1. A system for recovering gas trapped within the earth, the system comprising:

a casing sized and configured to be positioned within a borehole in the earth, the casing formed of a material that is transmissive to electromagnetic energy and gas within the earth;

an antenna sized and configured to be positioned within the casing, the antenna having a distal end and a proximal end and including:

a radiating element at the distal end of the antenna which, in operation, transmits electromagnetic energy toward a desired area of the earth; and

an interior channel for allowing gas to be conveyed from the distal end to the proximal end of the antenna.

2. The system of claim 1, further comprising a product return pipe having a first end connected to the proximal end of the antenna and a removable cap attached to a second end of the product return pipe.

3. The system of claim 1, further comprising a bellows connected to the proximal end of the antenna.

4. The system of claim 1 further comprising a thermocouple assembly connected to the proximal end of the antenna.

5. The system of claim 1 wherein the antenna is configured to operate in a frequency range between 300 KHz and 300 GHz

6. The system of claim 5 wherein the antenna is configured to operate in a frequency range between 1 MHz and 100 MHz.

7. The system of claim 6 wherein the antenna is configured to operate at a frequency of about 27 MHz

8. The system of claim 6 wherein the antenna is configured to operate at a power level in a range between 3 Kwatts and 20 Kwatts.

9. The system of claim 8 wherein the antenna is configured to operate at a power level of about 10 Kwatts.

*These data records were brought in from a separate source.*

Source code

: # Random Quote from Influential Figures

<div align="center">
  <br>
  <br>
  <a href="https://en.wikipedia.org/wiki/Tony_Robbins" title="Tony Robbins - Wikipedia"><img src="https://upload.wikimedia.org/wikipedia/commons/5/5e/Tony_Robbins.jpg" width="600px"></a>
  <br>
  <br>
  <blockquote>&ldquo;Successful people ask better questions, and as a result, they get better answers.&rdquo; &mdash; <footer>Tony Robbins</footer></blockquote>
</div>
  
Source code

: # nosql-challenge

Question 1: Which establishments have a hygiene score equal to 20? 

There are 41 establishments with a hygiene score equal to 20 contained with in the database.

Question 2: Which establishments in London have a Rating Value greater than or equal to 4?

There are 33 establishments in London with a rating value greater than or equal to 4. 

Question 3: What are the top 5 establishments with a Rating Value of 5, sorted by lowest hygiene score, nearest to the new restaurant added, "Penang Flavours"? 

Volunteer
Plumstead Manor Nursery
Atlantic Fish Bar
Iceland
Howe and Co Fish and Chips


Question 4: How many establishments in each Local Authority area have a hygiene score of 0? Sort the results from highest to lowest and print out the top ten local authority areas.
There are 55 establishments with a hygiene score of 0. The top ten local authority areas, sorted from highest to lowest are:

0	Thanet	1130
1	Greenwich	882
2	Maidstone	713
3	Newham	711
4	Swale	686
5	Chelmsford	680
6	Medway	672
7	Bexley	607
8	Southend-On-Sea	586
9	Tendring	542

10. A method for recovering gas trapped within the earth, the method comprising:

positioning a casing within a borehole in the earth, the casing formed of a material that is transmissive to electromagnetic energy and gas within the earth;

positioning an antenna within the casing, the antenna having a distal end and a proximal end, the antenna including:

a radiating element at the distal end of the antenna which, in operation, transmits electromagnetic energy toward a desired area of thy earth; and

an interior channel for allowing gas to be conveyed from the distal end to the proximal end of the antenna;

applying electromagnetic energy to the antenna to radiate the earth surrounding the is casing;

drawing the gas within the earth into the interior channel of the antenna at the distal end of the antenna; and

conveying the gas within the interior channel to the proximal end of the antenna

11. The method of claim 10 further comprising attaching a first end of a product return pipe to the proximal end of the antenna and attaching a removable cap to a second end of the product return pipe.

12. The method of claim 10 further comprising attaching a bellows to the proximal end of the antenna

13. The method of claim 10 further comprising attaching a thermocouple assembly connected to the proximal end of the antenna.

14. The method of claim 10 wherein the electromagnetic energy is in a frequency range between 300 KHz and 300 GHz.

15. The method of claim 14 wherein the electromagnetic energy is in a frequency range between 1 MHz and 100 MHz.

16. The method of claim 15 wherein the electromagnetic energy has a frequency of about 27 MHz.

17. The method of claim 15 wherein the electromagnetic energy is at a power level in a range between 3 Kwatts and 20 Kwatts.

18. The method of claim 17 wherein the electromagnetic energy is at a power level of about 10 Kwatts.